*** THE INPUT ***

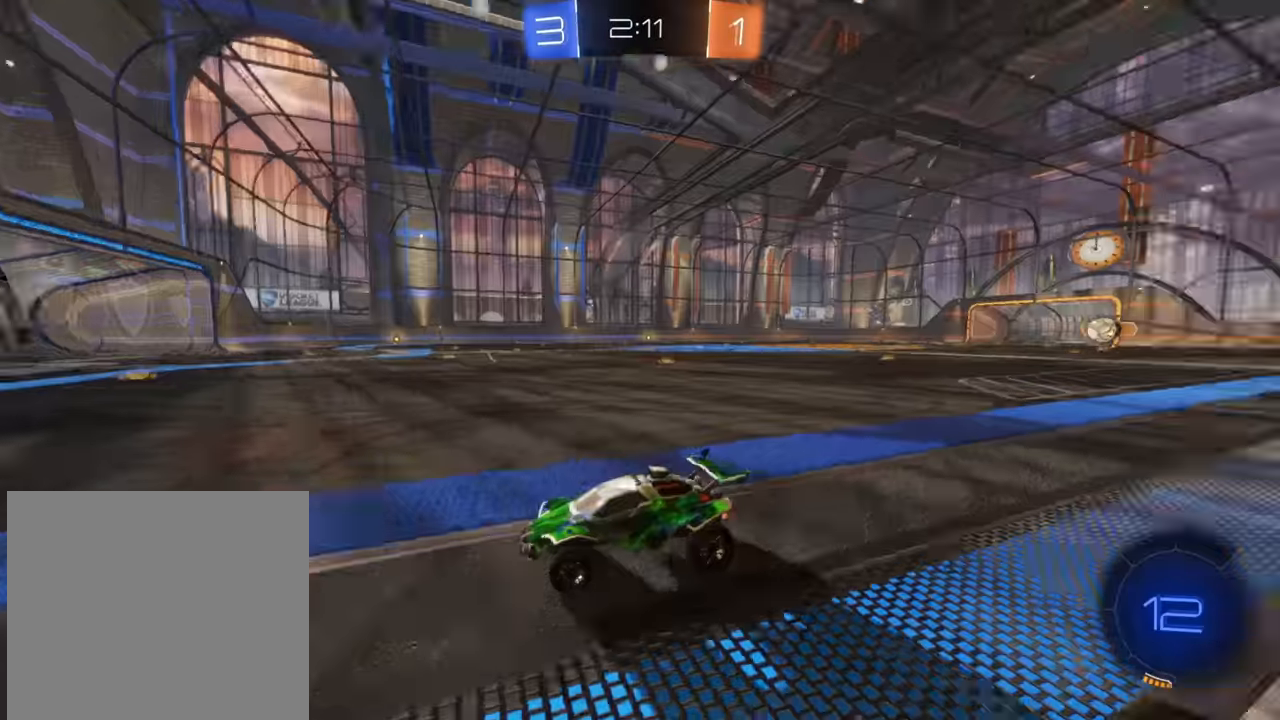
{"buttons": ["R2"], "left_stick": "up-right", "right_stick": "center", "events": [[133, "left_stick", "up-right"]]}
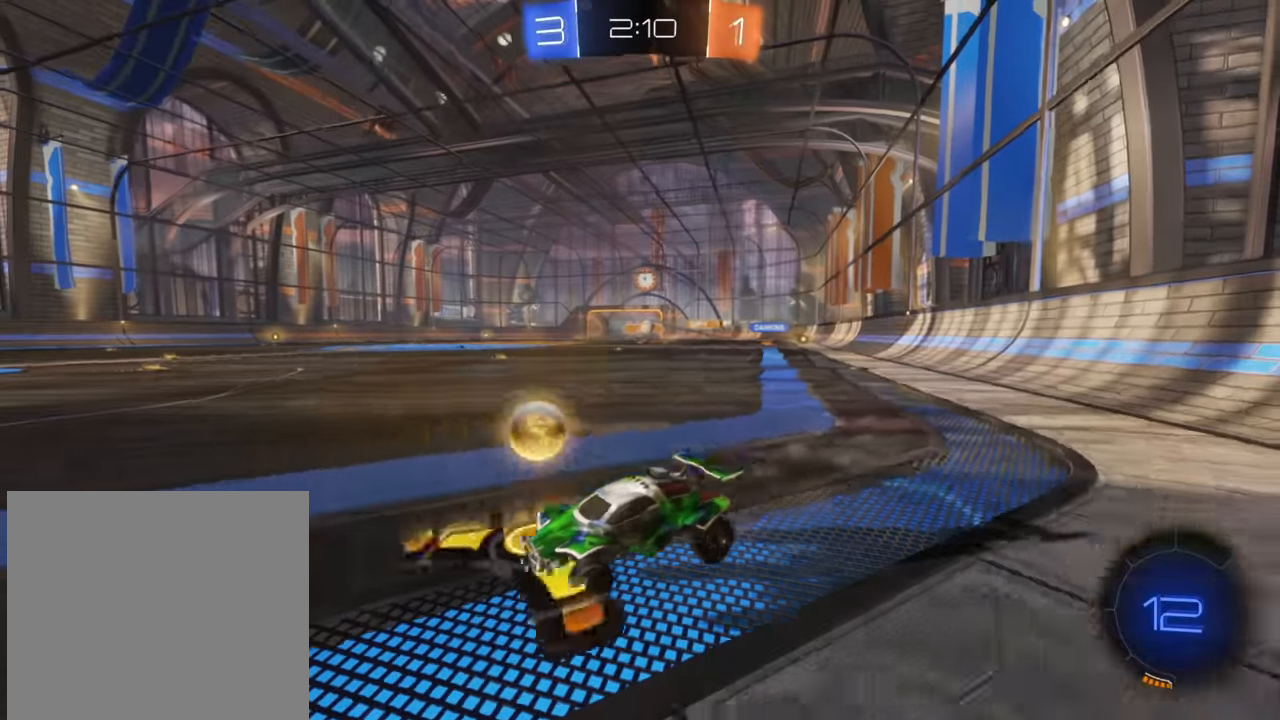
{"buttons": ["R2"], "left_stick": "up-right", "right_stick": "center", "events": [[216, "L2", "down"], [233, "R2", "up"], [233, "left_stick", "center"], [466, "left_stick", "up-right"], [483, "L2", "up"], [483, "R2", "down"]]}
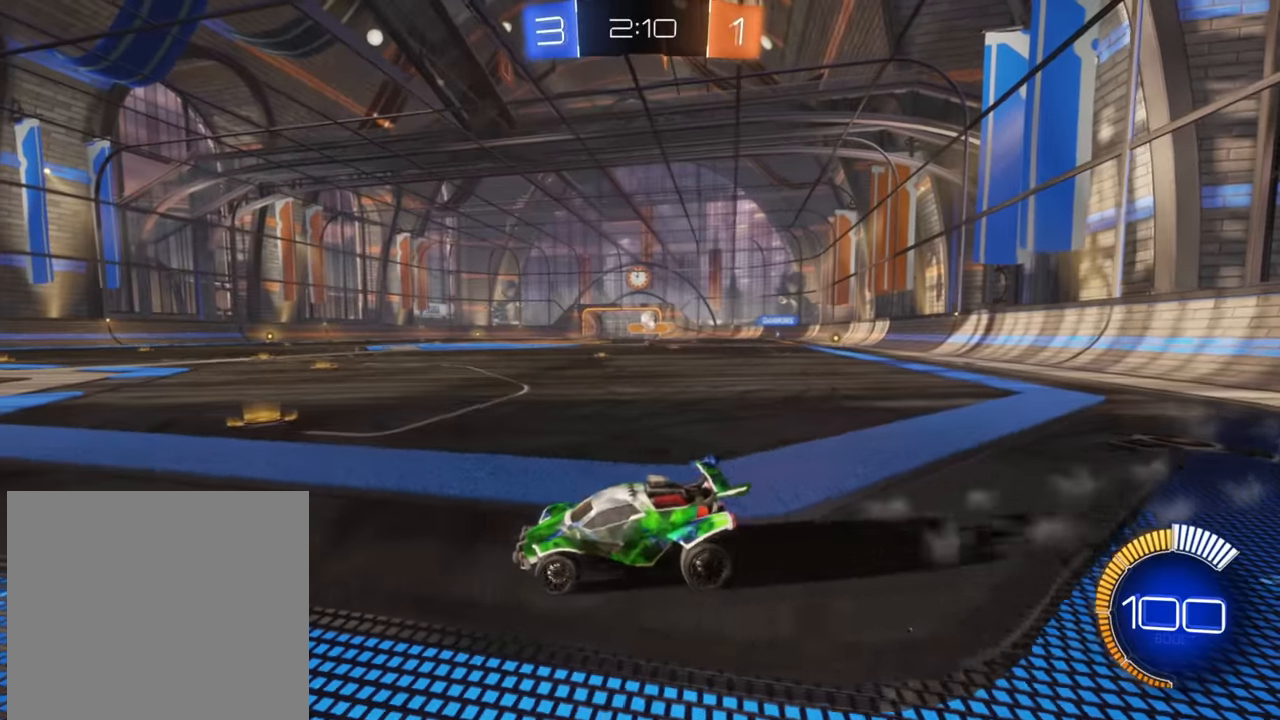
{"buttons": ["B", "R2"], "left_stick": "up-right", "right_stick": "center", "events": [[116, "B", "down"]]}
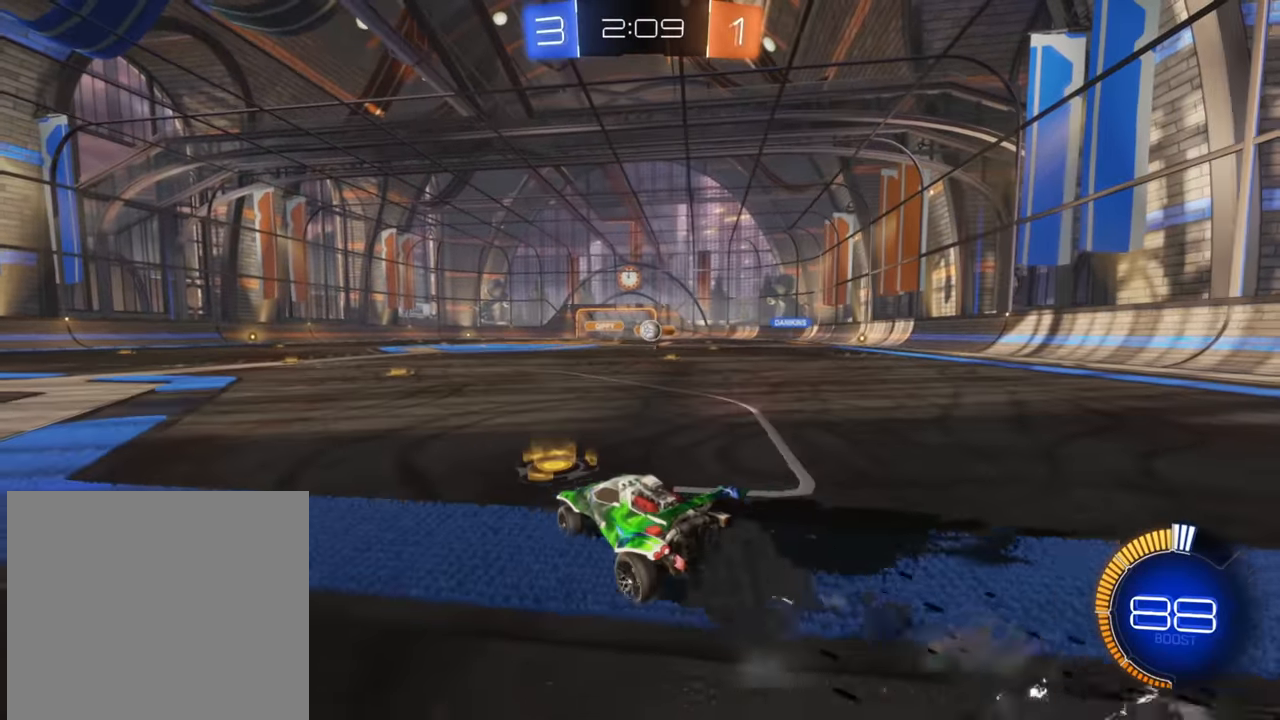
{"buttons": ["A", "R2"], "left_stick": "down", "right_stick": "center", "events": [[33, "left_stick", "center"], [133, "left_stick", "up-right"], [300, "left_stick", "center"], [366, "B", "up"], [416, "left_stick", "down"], [433, "A", "down"]]}
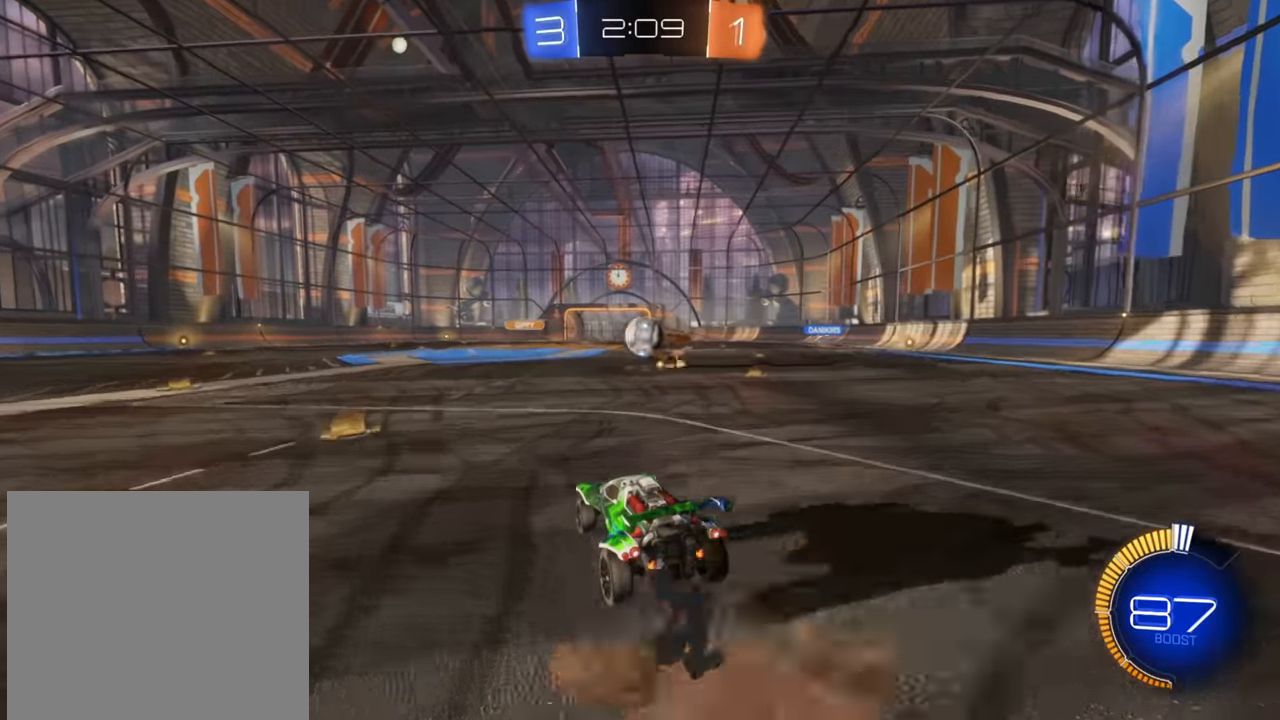
{"buttons": ["A", "R2"], "left_stick": "up-left", "right_stick": "center", "events": [[183, "left_stick", "up-left"], [216, "A", "up"], [300, "A", "down"], [400, "A", "up"], [433, "A", "down"]]}
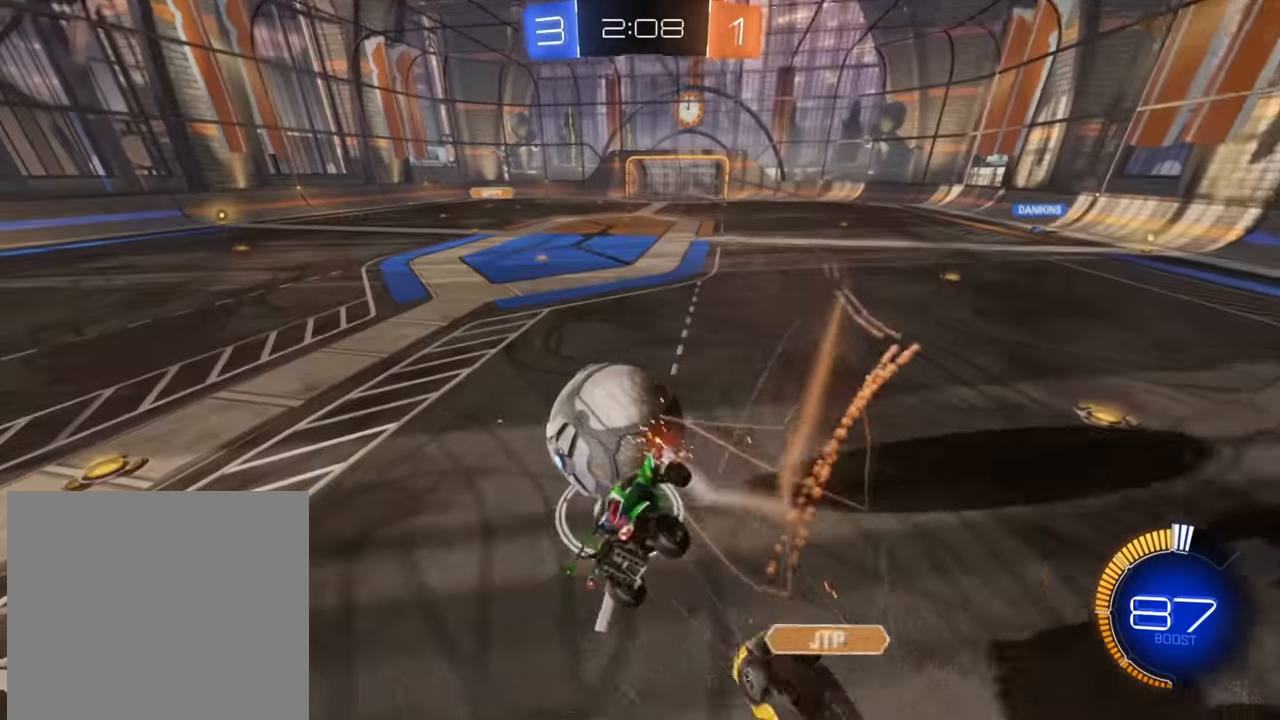
{"buttons": ["R2"], "left_stick": "up", "right_stick": "center", "events": [[33, "A", "up"], [166, "X", "down"], [366, "X", "up"], [383, "left_stick", "up"]]}
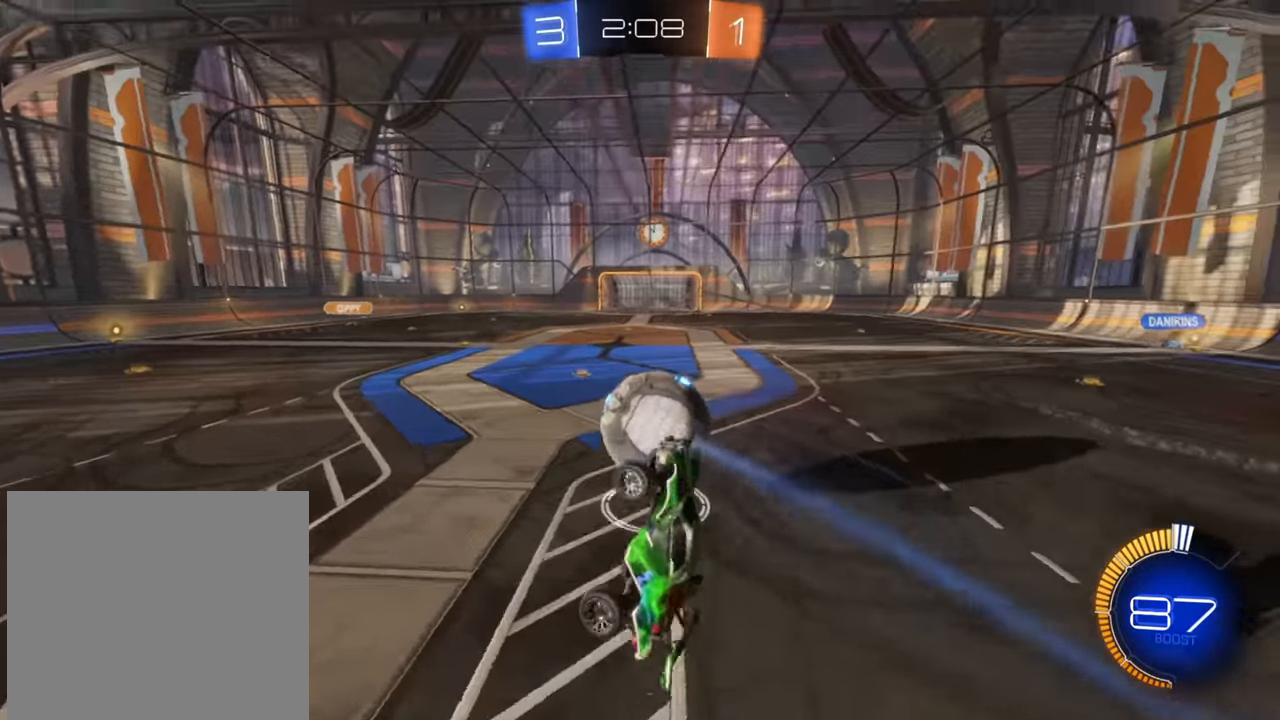
{"buttons": ["R2"], "left_stick": "down-left", "right_stick": "center", "events": [[183, "left_stick", "up-left"], [350, "left_stick", "center"], [500, "left_stick", "down-left"]]}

*** End of THE INPUT ***

REQUIREMENT - Set down all the material exactly once more. No pictures.

SOLVED PROBLEM -
{"buttons": ["R2"], "left_stick": "up-right", "right_stick": "center", "events": [[133, "left_stick", "up-right"]]}
{"buttons": ["R2"], "left_stick": "up-right", "right_stick": "center", "events": [[216, "L2", "down"], [233, "R2", "up"], [233, "left_stick", "center"], [466, "left_stick", "up-right"], [483, "L2", "up"], [483, "R2", "down"]]}
{"buttons": ["B", "R2"], "left_stick": "up-right", "right_stick": "center", "events": [[116, "B", "down"]]}
{"buttons": ["A", "R2"], "left_stick": "down", "right_stick": "center", "events": [[33, "left_stick", "center"], [133, "left_stick", "up-right"], [300, "left_stick", "center"], [366, "B", "up"], [416, "left_stick", "down"], [433, "A", "down"]]}
{"buttons": ["A", "R2"], "left_stick": "up-left", "right_stick": "center", "events": [[183, "left_stick", "up-left"], [216, "A", "up"], [300, "A", "down"], [400, "A", "up"], [433, "A", "down"]]}
{"buttons": ["R2"], "left_stick": "up", "right_stick": "center", "events": [[33, "A", "up"], [166, "X", "down"], [366, "X", "up"], [383, "left_stick", "up"]]}
{"buttons": ["R2"], "left_stick": "down-left", "right_stick": "center", "events": [[183, "left_stick", "up-left"], [350, "left_stick", "center"], [500, "left_stick", "down-left"]]}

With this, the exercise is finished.